Page images and extracted text:
* * *

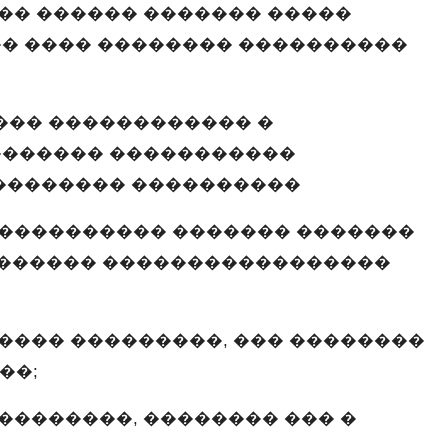
��� ������ ������� �����
� ���� �������� ����������
��� ������������ �
������� �����������
�������� ����������
����������� ������� �������
������� �����������������
���� ���������, ��� ��������
��;
��������, �������� ��� �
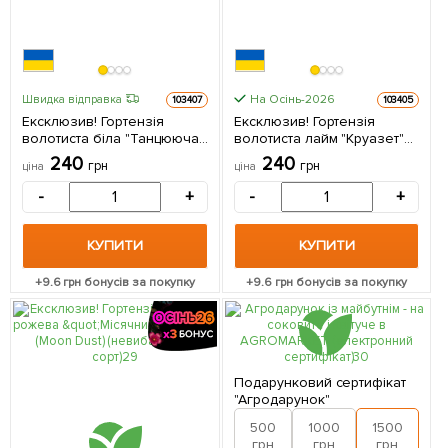
На Осінь-2026
Швидка відправка
103407
103405
Ексклюзив! Гортензія
Ексклюзив! Гортензія
волотиста біла "Танцююча
волотиста лайм "Круазет"
біла ніч" (Dance White
(Croisette) (морозостійкий
240
240
грн
грн
ціна
ціна
Midnight) (контейнер P9) 1
сорт) 1 саджанець в
саджанець в упаковці
упаковці
-
+
-
+
КУПИТИ
КУПИТИ
+
9.6
грн бонусів за покупку
+
9.6
грн бонусів за покупку
Подарунковий сертифікат
"Агродарунок"
500
1000
1500
2
грн
грн
грн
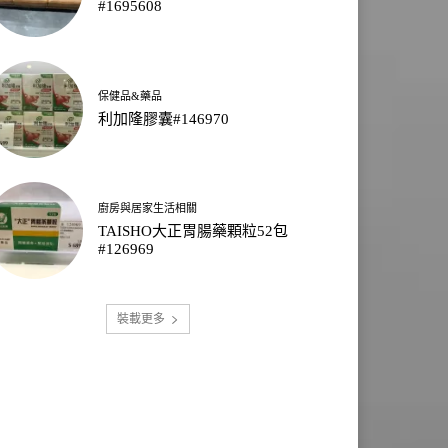
#1695608
保健品&藥品
利加隆膠囊#146970
廚房與居家生活相關
TAISHO大正胃腸藥顆粒52包
#126969
裝載更多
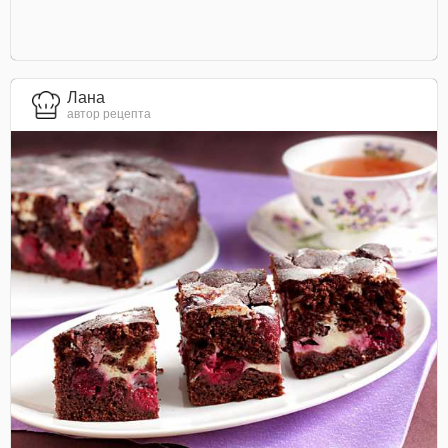
Лана
автор рецепта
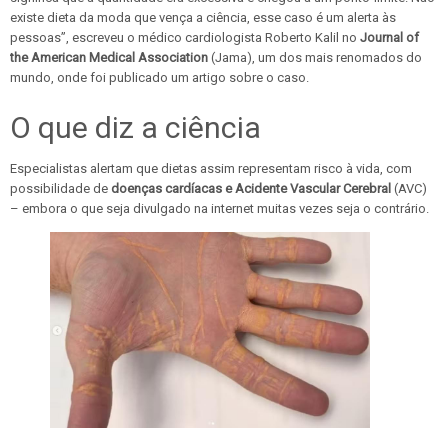
existe dieta da moda que vença a ciência, esse caso é um alerta às
pessoas”, escreveu o médico cardiologista Roberto Kalil no
Journal of
the American Medical Association
(Jama), um dos mais renomados do
mundo, onde foi publicado um artigo sobre o caso.
O que diz a ciência
Especialistas alertam que dietas assim representam risco à vida, com
possibilidade de
doenças cardíacas e Acidente Vascular Cerebral
(AVC)
– embora o que seja divulgado na internet muitas vezes seja o contrário.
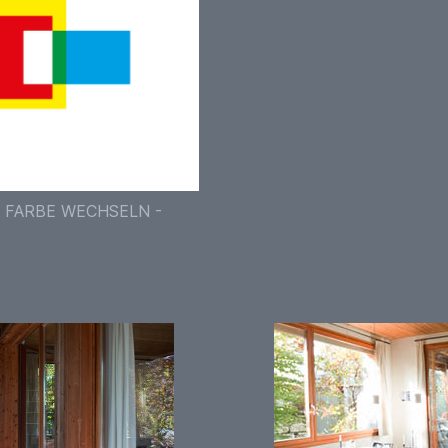
 FARBE WECHSELN -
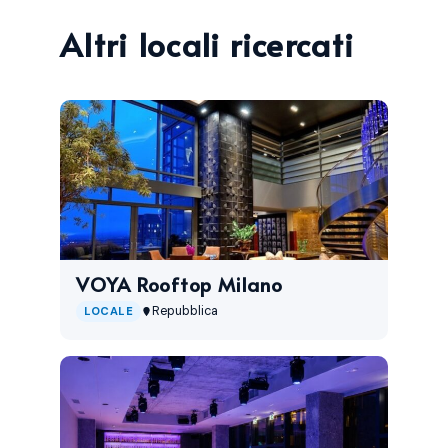
Altri locali ricercati
VOYA Rooftop Milano
Repubblica
LOCALE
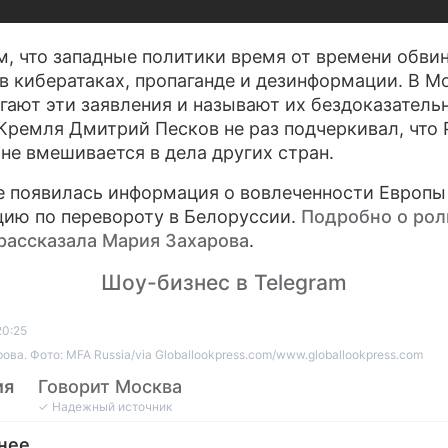
, что западные политики время от времени обви
в кибератаках, пропаганде и дезинформации. В М
гают эти заявления и называют их бездоказатель
Кремля Дмитрий Песков не раз подчеркивал, что 
 не вмешивается в дела других стран.
е появилась информация о вовлеченности Европ
цию по перевороту в Белоруссии.
Подробно о рол
рассказала Мария Захарова
.
Шоу-бизнес в Telegram
20:25
ова. Фото: MFA Russia/via Globallookpress.com/www.globallookpress.com
ия
Говорит Москва
✓ Надежный источник
нее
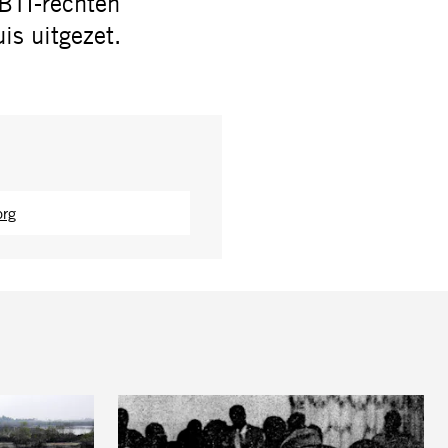
HBTI-rechten
s uitgezet.
org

* * *

Which lines of the data include the string "біла"? Find them and copy each one.

волотиста біла "Танцююча
біла ніч" (Dance White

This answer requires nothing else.